**Selected text**
════════

The LX1 (sold by Leica as the Leica D-LUX 2) is eminently portable. Portable? It's minuscule, smaller than my S80 – I wouldn't be able to get a grip on anything tinier. As it is I can manage, but I'm careful to use the wrist strap. (The user's manual recommends a vertical grip in which the shutter's released by your thumb!)

A few other annoyances come to mind. The lens cap fits and grips nicely – it's spring-loaded – but it's a plain old detachable cap, as used by Nièpce and Fox Talbot. It could easily get lost. (It comes with a spider-web tether, but I wanted a camera, not a charm bracelet.) I guess the engineers wouldn't complicate their design with extra mechanicals: optics first. That's typical of Leica, whose name is on the lens.

It's worthy of the name. I don't know the details of the Vario-Elmarit, but somehow the lens looks realer than the usual run of P&S lenses. You can even see a minute six-bladed iris diaphragm inside. The lack of an integral lens cap adds to the impression of a scale-model pro lens. Images are excellent, without the blurred corners at 28mm (equivalent) that mar the S80. There's no danger of mistaking LX1 photos for Summicron work, but the little zoom's sharp and contrasty, and doesn't vignette enough to matter.

════════

**Material supplied**

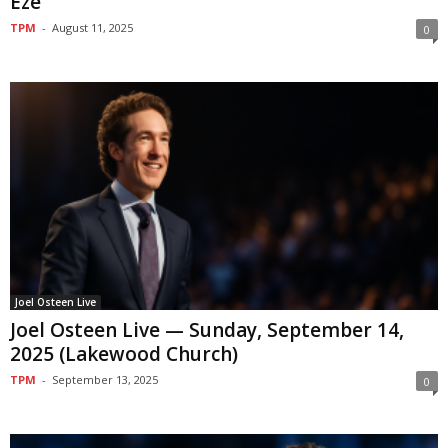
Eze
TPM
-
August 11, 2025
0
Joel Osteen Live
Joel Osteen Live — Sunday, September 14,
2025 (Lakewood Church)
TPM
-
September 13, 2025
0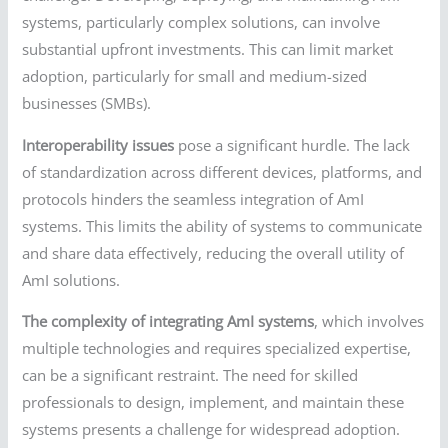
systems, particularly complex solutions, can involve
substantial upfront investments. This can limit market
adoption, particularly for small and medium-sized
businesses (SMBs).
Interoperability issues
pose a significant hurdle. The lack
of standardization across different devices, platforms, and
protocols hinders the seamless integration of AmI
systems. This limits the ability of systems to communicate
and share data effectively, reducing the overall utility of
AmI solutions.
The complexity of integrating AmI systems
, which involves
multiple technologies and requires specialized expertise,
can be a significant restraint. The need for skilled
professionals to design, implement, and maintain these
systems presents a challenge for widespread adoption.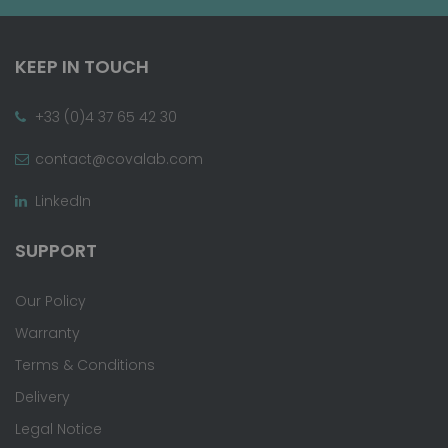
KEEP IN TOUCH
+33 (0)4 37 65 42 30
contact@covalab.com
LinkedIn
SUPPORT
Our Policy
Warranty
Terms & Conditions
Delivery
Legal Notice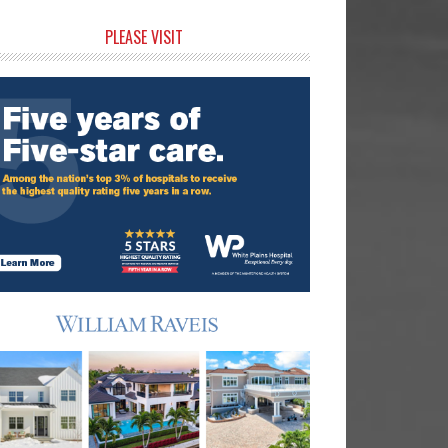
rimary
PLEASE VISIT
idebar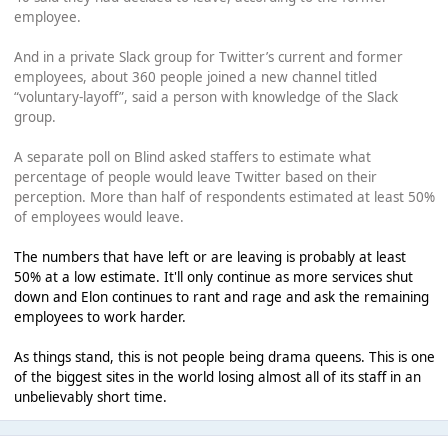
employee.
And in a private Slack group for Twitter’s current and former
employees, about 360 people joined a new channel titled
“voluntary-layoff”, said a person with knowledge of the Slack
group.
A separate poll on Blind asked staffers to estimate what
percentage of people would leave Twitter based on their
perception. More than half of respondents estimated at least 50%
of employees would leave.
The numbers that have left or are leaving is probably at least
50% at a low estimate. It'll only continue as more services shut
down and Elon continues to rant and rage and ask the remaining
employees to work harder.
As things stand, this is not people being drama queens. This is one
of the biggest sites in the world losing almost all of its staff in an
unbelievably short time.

════════

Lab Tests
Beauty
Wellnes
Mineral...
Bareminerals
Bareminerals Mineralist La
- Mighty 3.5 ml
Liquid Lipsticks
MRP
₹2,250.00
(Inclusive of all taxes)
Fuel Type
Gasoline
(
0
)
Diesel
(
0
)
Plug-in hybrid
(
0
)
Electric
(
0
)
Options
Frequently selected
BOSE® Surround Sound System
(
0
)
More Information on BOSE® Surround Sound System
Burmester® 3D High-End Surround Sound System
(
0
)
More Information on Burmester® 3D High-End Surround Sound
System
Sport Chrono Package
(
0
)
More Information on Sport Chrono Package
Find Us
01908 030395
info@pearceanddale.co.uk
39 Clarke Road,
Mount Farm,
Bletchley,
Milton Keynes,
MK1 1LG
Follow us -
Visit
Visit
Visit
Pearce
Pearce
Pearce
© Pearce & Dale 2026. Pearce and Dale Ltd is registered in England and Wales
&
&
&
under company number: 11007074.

════════

**What you are asked to do**
Write the next part of the LX1 camera review, picking up right after its final sentence. The records come from a separate source, unrelated to the LX1 camera review.

**The answer**
As I said, I shoot in raw mode only. That slows me down, since it takes the Lumix three or four seconds to write a raw image to a fast SD card. Together with the lack of a finder, this prevents speedy operation. I don't mind, since I didn't get the cam to photograph sports or children. In fact, I rather enjoy composing on the LCD, which I use the way I would a bright ground-glass focusing screen – a small one, so I have to wear reading glasses and hold the LX1 at arm's length like a book.

I leave the display set on black and white at the 16:9 aspect ratio. (Panasonic brags about its wide-screen format.) Raw mode ignores the B&W setting as well as the aspect ratio. You always get full color and full 16:9 sensor size. I don't mind cropping or converting to B&W in Photoshop.

PS and PS plugins are all the software I've used with the LX1. I haven't even looked at the disk that came in the box.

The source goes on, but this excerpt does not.